WORK ORDER:
The data below contains pictures, which are to be skipped; the lines starting at the line with "right elbow: (92, 156)" and ending at the line with "right hip: (156, 268)" are to be output exactly, both ends included.

EXERCISE INPUT:

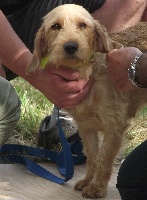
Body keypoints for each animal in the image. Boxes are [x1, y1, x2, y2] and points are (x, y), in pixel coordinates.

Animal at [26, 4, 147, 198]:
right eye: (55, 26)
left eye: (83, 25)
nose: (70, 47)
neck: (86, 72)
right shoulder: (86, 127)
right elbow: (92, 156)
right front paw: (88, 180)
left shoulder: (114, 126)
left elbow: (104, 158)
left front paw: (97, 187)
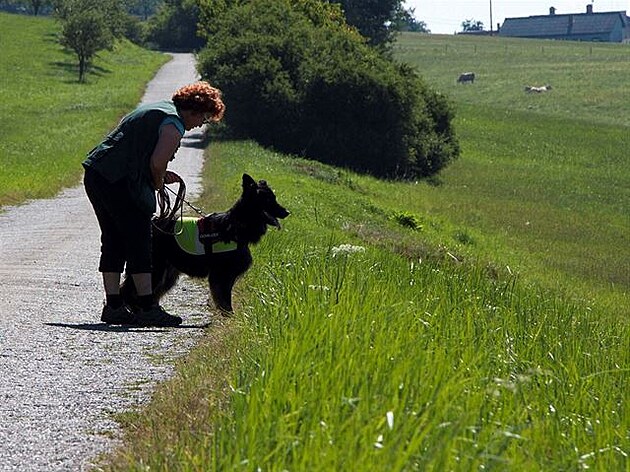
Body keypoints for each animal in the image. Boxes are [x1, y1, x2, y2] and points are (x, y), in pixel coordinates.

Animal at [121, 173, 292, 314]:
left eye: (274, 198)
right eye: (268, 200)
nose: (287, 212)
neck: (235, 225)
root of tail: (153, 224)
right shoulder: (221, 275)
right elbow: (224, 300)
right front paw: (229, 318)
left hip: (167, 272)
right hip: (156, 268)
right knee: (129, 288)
* * *
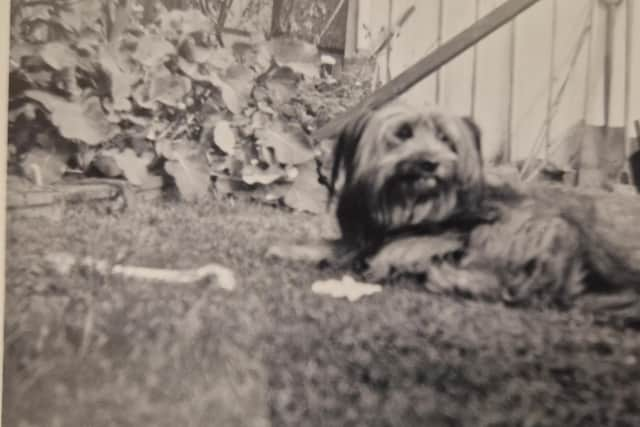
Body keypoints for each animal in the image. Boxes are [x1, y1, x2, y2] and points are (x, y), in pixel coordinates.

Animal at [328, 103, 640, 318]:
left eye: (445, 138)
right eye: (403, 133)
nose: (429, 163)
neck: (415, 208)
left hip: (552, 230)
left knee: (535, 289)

WRITTEN RESPONSE:
right elbow: (92, 156)
right front paw: (88, 180)
left shoulder: (114, 126)
left elbow: (104, 158)
left front paw: (97, 187)
Body keypoints for each animal in the image. Boxes are [x1, y1, x2, y2] and points are (x, y), in pixel coordinates.

Animal at [121, 173, 292, 314]:
left eye: (274, 198)
right eye: (268, 200)
nose: (287, 212)
neck: (235, 225)
root of tail: (153, 224)
right shoulder: (221, 275)
right elbow: (224, 300)
right front paw: (229, 318)
left hip: (167, 272)
right hip: (156, 268)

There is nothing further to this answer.